Scrive Francesco Polino, sostituto procuratore: «Il rischio sistemico principale è quello di assistere, de facto, alla creazione nel web di un paradiso finanziario virtuale». Con tre fattori in gioco. «Il sistema delle criptovalute ha natura decentralizzata, ogni computer ha eguale accesso alle risorse comuni». Inoltre «le transazioni possono avvenire non soltanto tra soggetti residenti in Stati diversi, ma anche essere riconducibili a più account in realtà riferibili sempre alla medesima persona». Ed «esistono sempre più espedienti capaci di assicurare un maggior grado di anonimato».

La conclusione è sconsolante: «In questo contesto, il bitcoin risulta la prima moneta per i pagamenti realizzati sul darknet ovvero per il commercio illegale». Compreso «lo scambio di materiale pedopornografico». Nella relazione firmata da Cafiero De Raho lo scenario è chiaro: «Utilizzo massiccio delle criptovalute» da parte di «organizzazioni delinquenziali, anche di matrice mafiosa, per ripulire somme consistente di proventi illeciti, anche mediante lo “spacchettamento” delle somme da riciclare e/o l’utilizzo di più soggetti riciclatori, ovvero il ricorso a più monete virtuali». Le possibilità di ripulire e rimettere in circolo i profitti criminali ormai non si contano. Lo schema vale anche in assenza di identità mafiosa: basta essere semplici «contribuenti che dovessero decidere di occultare i proventi dell’evasione fiscale». La terna si completa con il ricorso alle criptovalute per «finalità di finanziamento del terrorismo, attraverso donazioni o supporto ad attività terroristiche da parte di soggetti dislocati in diverse parte del mondo».

L’allarme, però, non finisce qui. I timori, infatti, non riguardano soltanto le potenzialità criminogene, molte ancora da scoprire, delle monete virtuali nelle strategie d’affari di mafiosi, terroristi ed evasori. La Dna, tra l’altro, ricorda come i rischi riguardino anche «i consumatori e gli investitori». E i pericoli sull’utizzo delle criptovalute per «finalità illecite» sono «principalmente derivanti dal regime di anonimato che connota le transazioni».

Ma la preoccupazione è più ampia. Le armi degli investigatori rischiano di essere spuntate, insufficienti, inefficaci. Ci sono indiscusse «difficoltà», scrive la Dna, per la «complicata identificabilità degli indagati; la complessa acquisizione di prove circa le movimentazioni di valuta virtuale e la riconducibilità a soggetti specifici; la concreta sequestrabilità delle virtual currencies e delle disponibilità presenti sui wallet».

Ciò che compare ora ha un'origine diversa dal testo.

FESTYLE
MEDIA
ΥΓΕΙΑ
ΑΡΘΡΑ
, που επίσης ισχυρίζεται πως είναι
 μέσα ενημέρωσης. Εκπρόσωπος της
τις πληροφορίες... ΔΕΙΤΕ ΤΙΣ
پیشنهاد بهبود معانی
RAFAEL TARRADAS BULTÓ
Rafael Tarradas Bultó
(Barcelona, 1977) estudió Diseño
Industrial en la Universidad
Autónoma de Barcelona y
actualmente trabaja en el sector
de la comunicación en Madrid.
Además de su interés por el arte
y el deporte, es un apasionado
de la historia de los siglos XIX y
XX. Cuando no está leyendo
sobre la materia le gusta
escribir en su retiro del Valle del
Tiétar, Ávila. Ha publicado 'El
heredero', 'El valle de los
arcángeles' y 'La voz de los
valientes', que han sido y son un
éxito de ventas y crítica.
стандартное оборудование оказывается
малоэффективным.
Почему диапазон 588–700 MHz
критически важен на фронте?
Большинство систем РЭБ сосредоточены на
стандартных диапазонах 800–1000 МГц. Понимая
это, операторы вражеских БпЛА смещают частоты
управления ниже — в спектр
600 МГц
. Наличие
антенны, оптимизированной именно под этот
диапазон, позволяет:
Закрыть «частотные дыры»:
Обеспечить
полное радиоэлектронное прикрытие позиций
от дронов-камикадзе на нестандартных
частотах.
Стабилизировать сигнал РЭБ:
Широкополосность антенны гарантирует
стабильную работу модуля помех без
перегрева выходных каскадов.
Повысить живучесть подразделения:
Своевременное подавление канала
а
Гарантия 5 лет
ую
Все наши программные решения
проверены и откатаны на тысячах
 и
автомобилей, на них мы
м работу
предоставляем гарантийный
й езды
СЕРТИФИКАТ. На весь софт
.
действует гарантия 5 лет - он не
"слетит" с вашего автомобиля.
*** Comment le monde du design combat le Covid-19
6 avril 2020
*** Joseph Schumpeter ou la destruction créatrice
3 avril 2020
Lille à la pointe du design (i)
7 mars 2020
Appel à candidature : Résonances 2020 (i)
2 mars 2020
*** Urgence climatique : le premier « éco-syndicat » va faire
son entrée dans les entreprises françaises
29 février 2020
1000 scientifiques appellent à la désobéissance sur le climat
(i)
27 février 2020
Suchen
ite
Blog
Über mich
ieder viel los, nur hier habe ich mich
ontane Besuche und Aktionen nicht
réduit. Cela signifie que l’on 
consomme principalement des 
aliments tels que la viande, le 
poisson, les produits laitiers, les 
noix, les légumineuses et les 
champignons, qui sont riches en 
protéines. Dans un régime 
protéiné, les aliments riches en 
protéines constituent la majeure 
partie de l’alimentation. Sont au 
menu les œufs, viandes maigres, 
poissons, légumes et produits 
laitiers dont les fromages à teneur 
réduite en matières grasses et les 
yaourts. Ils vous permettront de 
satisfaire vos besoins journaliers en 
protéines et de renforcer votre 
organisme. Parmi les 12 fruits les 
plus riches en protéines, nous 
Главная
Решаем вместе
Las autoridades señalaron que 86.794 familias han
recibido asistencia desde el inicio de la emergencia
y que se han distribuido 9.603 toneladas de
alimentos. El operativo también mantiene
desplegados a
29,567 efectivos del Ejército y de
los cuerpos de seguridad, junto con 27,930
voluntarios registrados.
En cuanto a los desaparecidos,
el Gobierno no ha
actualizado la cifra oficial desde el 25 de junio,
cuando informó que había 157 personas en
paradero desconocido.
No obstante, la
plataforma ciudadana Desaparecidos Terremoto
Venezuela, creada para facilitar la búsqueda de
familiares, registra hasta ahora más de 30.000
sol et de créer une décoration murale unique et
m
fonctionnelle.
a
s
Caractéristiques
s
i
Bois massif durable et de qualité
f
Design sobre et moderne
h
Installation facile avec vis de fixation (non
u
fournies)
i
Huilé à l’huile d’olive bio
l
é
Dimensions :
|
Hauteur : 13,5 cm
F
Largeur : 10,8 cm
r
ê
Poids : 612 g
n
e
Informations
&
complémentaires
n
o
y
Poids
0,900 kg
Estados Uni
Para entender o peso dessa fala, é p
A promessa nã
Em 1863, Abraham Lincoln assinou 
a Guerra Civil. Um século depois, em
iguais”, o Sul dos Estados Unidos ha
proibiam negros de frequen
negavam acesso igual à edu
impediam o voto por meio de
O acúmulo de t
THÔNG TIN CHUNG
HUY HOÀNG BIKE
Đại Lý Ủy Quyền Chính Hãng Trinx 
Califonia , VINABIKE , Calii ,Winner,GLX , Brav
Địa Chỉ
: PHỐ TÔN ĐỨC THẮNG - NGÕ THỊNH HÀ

Non è finita: «Continueranno a permanere non presidiati, anche in prospettiva, gli scambi diretti tra utenti». Per le modalità c’è l’imbarazzo della scelta: «Le più comuni piattaforme di commercio online tra privati; transazioni “nascoste”, effettuate nel deep web; piattaforme web gestite da soggetti terzi che operano come intermediari “di fatto”». Fa impressione la consapevolezza dell’analisi: «Emerge nitidamente l’innegabile potenzialità dissimulatoria della criptovaluta – si legge nel documento della Dna – in grado di ostacolare concretamente l’identificazione della provenienza delittuosa del profitto illecito».

Il rischio Bitcoin, va detto, era stato già segnalato nelle relazioni di altri uffici come la Dia (direzione investigativa antimafia) e il Dis (dipartimento informazioni e sicurezza) presso la Presidenza del Consiglio. Cafiero De Raho ha varato un tavolo tecnico per mettere a fattor comune sintesi e criticità rilevate. Ci sono Uif (unità di informazione finanziaria per l’Italia) e Dogane del ministero Economia e Finanze; Dia e Polizia postale del dipartimento di Pubblica sicurezza del ministero dell’Interno; Scico (Servizio centrale di investigazione sulla criminalità organizzata) e Nucleo di polizia valutaria della Guardia di Finanza. «Si stanno analizzando le tecniche investigative per poter tracciare sul sistema Blockchain le singole transazioni e l’identità degli utilizzatori». Davanti a questi rischi, in crescita certa e continua, la politica dovrà dare risposte.